SLIGHTLY OFF THE MARK
There are addictions that are hard to beat: smoking, gambling, Mountain Dew. Then there are addictions that are really hard to beat. I give you: Facebook games.
Well, I’m beating them.
Facebook is supposed to be a website where you can connect with other people. It’s a great place to find former friends and classmates, long lost relatives, those with similar interests, and creepy stalkers. However, like just about anything on the internet, it can also be an incredible time suck. It’s not uncommon to hang around there all night, then fall asleep at work the next day. (Assuming you’re not on Facebook at work.)
The owners hope you’ll look at, click on, or more probably curse the ads, and it’s stuff like the ads that gives them revenue so they can keep sucking your time.
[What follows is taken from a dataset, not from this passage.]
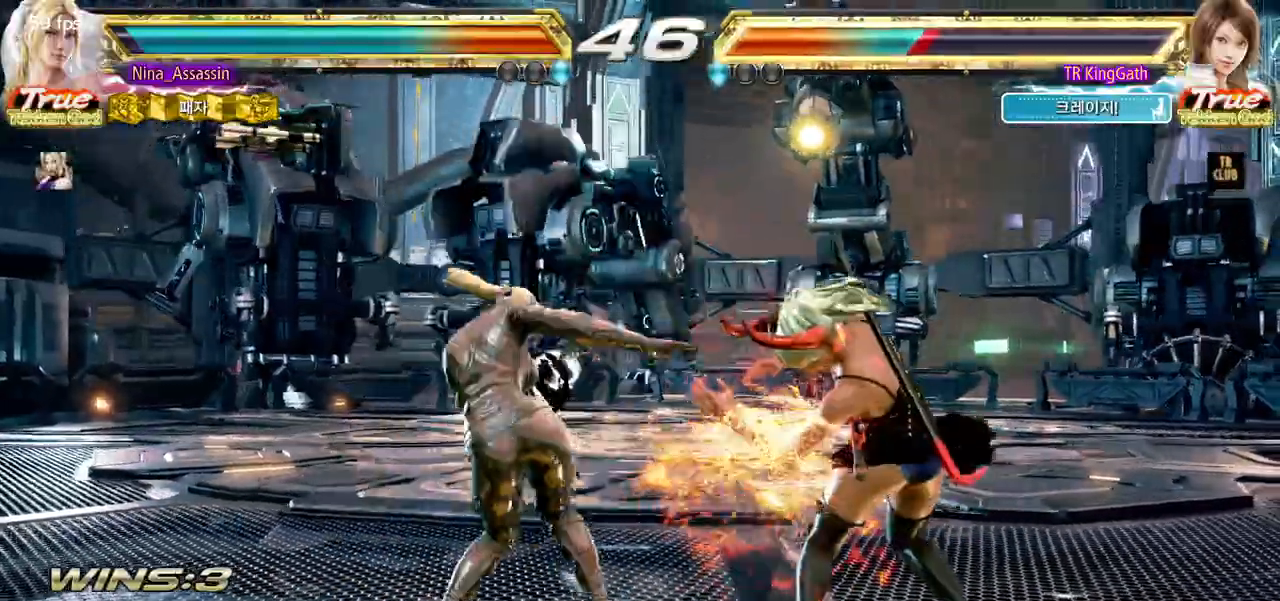
{"buttons": [], "left_stick": "up", "events": [[433, "left_stick", "up"]]}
So, when you get tired of checking in on the school beauty who wouldn’t give you the time of day twenty years ago, or if you’re trying to hide from your mother’s friend request, you can escape to Facebook games.
There are over seven hundred billion Facebook games.
Seriously. I counted.
I got sucked in when I tried to help other people. On most Facebook games (we’ll call them FG for short), you can give gifts to other people who give you gifts in return, so there’s still another way in which you get a chance to be part of a community.
Heaven forbid we should talk to our neighbors.
In any case, they’re virtual gifts. They’re not real. Imagine, when you were a kid, having your father say on your birthday, “I’m giving you a bike.”
“Yay, a bike!”
“But it’s not a real bike. It’s an imaginary bike you can use to ride around on your imaginary farm, or maybe your imaginary island, or your imaginary frontier cabin. Is that cool, or what?”
“Um … or what.”
I got sucked into about half a dozen games. Some are a little different, such as Mafia Wars, which allows you to become a crime lord, battle against other bad guys, break many laws, steal stuff, and kill people. Wholesome fun.
Most, however, are pretty much the same. I didn’t realize that at first, but after awhile I learned only the surface stuff was different.
For instance, I used to make fun of people who were on Farmville, or Farmtown, or Farmapolis, or whatever it’s called. The game involved them – wait for it – farming. Yup. Planting fields, taking care of animals, building barns, watching your ungrateful brat kids move off to the city, complaining about gas prices – stuff like that.
It’s just like farming, only you don’t have to do the actual hard work, and you don’t provide a vital service to the community. Okay, maybe to the virtual community. Maybe the Mafia Wars people eat at restaurants that your farm sells to, or something.
I’d watch over peoples’ shoulders, and see those farms get huge, complicated, and time consuming. A dozen kinds of crops, a hundred different kinds of animals. It made me hungry.
Eventually I got a farm of my own, the people made me neighbors, and we gave stuff to each other and helped with events like harvest. It was like being online Amish, if you can imagine that mash-up.
The very first game I got on was Island Paradise. What a great idea – off on a desert island by myself, communing with nature, catching fish, finding fresh fruit on the trees – give me books (and, let’s face it, an internet connection), and I’m happy. Maybe being on a dessert island would be better: Chocolate trees, sponge cake growing in the ocean … getting soggy … okay, that concept breaks down pretty quickly.
You can get animals, some of which are pretty interesting and some not so much. A llama? Do they have a lot of those on tropical islands? Also, you can plant crops and harvest them, and use that harvest and the products of the animals to make dishes, which you sell so you can afford a bigger island and more crops and more animals and ohmygosh this is just like Farmville!
Then someone invited me to Frontierville.
That seemed different. You were out in, I don’t know, Wyoming or maybe Montana in the 1800’s, building a log cabin and clearing the land. Eventually, as you gathered items from friends and traded in return, you could clear enough land to plant crops and have animals and why does this suddenly sound familiar?
I was also on a Zoo game for awhile. Zooville, or Zoophile, or Zooey Deschanel, or something like that. (She’s an actress, let it go.) That was different. You had to actually build a zoo from scratch with the support of your neighbors, and eventually you’d have animals and places with food and …
Sigh.
Honestly, I don’t have any problem with other people playing the games. Being a writer, of course I’d prefer them to be reading, so there’d be more of a demand for writing, so I’d have a better chance of selling books. Still, if playing internet games keeps people from being bored, then I guess they won’t be drinking heavily, or trying to jump houses with their motorcycle, or going to law school. Heaven knows we have enough lawyers, and the world would be better off if they were jumping motorcycles.
So more power to you, Facebook Games. Keep everyone out of trouble. But me, I’m bailing out: I’ve got books to write, not to mention a huge list of books to read, not to mention columns to write – and at least there I’m getting a paycheck.
I think, most of all, I’ll miss the Island. It always seemed warm there.